Tuesday, November 6, 2012

Dr. Ray's Question: Does campaign spending reveal preferences of the Federal government?

The good Dr. Daniel Ray of the glorious Commonwealth of Virginia asks:

Does the disparity of spending in swing states vs non-swing by all parties involved highlight the shortcomings of the electoral college system in ensuring that the system equally values (in monetary and public policy terms) each citizen regardless of what state they happen to live in?

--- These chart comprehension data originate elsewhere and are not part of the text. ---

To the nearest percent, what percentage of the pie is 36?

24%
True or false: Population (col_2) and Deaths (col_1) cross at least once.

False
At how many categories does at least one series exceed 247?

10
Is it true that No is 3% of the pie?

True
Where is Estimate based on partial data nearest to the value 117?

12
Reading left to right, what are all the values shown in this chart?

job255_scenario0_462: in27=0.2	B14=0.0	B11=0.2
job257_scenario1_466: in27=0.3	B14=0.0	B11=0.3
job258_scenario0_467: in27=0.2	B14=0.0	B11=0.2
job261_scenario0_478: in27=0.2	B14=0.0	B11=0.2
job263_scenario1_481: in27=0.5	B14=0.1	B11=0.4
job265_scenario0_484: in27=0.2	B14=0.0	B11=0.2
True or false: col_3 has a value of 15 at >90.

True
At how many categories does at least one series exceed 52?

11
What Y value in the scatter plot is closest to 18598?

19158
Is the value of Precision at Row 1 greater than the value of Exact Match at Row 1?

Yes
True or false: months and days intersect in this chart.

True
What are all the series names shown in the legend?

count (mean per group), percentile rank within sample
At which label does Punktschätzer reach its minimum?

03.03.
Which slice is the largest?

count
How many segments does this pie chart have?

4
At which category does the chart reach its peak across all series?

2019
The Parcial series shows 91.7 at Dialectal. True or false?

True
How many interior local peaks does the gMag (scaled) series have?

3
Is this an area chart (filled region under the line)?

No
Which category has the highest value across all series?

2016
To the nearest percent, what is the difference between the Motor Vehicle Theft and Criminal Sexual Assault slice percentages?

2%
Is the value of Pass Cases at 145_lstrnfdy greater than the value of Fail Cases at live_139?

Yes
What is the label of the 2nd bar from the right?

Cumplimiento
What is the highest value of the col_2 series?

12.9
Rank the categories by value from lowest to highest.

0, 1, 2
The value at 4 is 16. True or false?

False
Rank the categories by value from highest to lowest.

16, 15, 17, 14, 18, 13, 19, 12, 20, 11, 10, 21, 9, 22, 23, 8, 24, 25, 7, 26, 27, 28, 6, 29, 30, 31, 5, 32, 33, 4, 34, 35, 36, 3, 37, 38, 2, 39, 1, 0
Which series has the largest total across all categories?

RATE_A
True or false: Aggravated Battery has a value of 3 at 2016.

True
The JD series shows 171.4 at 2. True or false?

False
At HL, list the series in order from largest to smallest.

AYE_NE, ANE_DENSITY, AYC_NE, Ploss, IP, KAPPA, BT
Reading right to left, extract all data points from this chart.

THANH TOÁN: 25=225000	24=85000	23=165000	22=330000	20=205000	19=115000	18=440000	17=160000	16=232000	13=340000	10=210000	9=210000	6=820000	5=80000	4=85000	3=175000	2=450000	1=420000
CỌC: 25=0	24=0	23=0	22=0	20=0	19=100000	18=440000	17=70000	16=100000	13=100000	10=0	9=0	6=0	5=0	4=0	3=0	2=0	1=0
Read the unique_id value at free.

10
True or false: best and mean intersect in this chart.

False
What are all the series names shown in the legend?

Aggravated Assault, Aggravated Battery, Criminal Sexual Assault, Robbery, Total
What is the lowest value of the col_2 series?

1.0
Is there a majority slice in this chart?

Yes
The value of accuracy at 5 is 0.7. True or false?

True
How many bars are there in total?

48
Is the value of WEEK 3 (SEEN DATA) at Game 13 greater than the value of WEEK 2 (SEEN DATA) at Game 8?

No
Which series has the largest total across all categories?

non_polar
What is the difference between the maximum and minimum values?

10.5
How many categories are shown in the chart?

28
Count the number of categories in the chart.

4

If so, what's the benefit of this system that outweighs that shortcoming?

Geez.  A doozy.  An official doozy.  Let's get to it.

First, the spending in both swing and non-swing states really comes from a variety of sources - the candidates pockets, of course, the parties, and political action committees (the last of which have virtually unlimited spending rights as long as they remain adequately ambiguous in their phrasing).  

Secondly, the spending is really a reflection less of the benefits those states derive from the Federal government and more of their potential to influence the presidential election.  This, in turn, is not so much a reflection of the total population of those states (though of course, in determining the number of electors in that state it is not insignificant) but a reflection of the closeness of the state.  This is, itself, a factor derived from the fact that most of these states are houses divided - they have highly distinct regional subcultures which are economically and electorally divided and politically activated.  Consider - there are really three Ohios - Rustbelt Ohio, midwestern agricultural Ohio, and Appalachian Ohio.  The same is true for the other states, for instance Virginia with the "conservative" Appalachian west and southwest, Southside, Tidewater, and Eastern Shore and "progressive" northern and central Virginia. 

What this means is that changing a percentage point in terms of outcome could result in a different electoral outcome within the state which means that ALL of the electoral votes shift one direction or the other.  

Okay, but to the point - does this mean that swing states tend to correlate with fiscal and legislative priorities of the Union?  Well, there is reason to suspect that the answer is no - specifically given that the Presidency largely has influential power over legislative priorities, as opposed to Congress whose powers are far more explicit and immediate.  How can we tell? Easily enough: 

First, the swing-states are generally regarded as including Ohio ($73 million), Colorado ($29 million), Florida ($67 million), Iowa ($25 million), Nevada ($22 million), New Hampshire ($21 million), North Carolina ($24 million), Pennsylvania ($8 million), Virginia ($53 million), and Wisconsin ($12 million) [source - National Journal]

Secondly, the states (and District) that receive the most funding from the Federal government (figures are in dollars paid to these states versus dollars paid by taxpayers of these states) are New Mexico ($2.63), West Virginia ($2.57), Mississippi ($2.47), the District of Colombia ($2.41), Hawai'i ($2.38), Alabama ($2.03), Alaska ($1.93), Montana ($1.92), South Carolina ($1.92), and Maine ($1.78) [source - Mother Jones]

Just eyeballing this data, I'd say that folk spend money where they need it to win, but Congress spends money where people are poor or where Americans maintain and train their military forces.  

So, does the spending illegitimate the system? Not really.  Do I think it an enormous waste that borders on offensive?  Oh, you betcha'.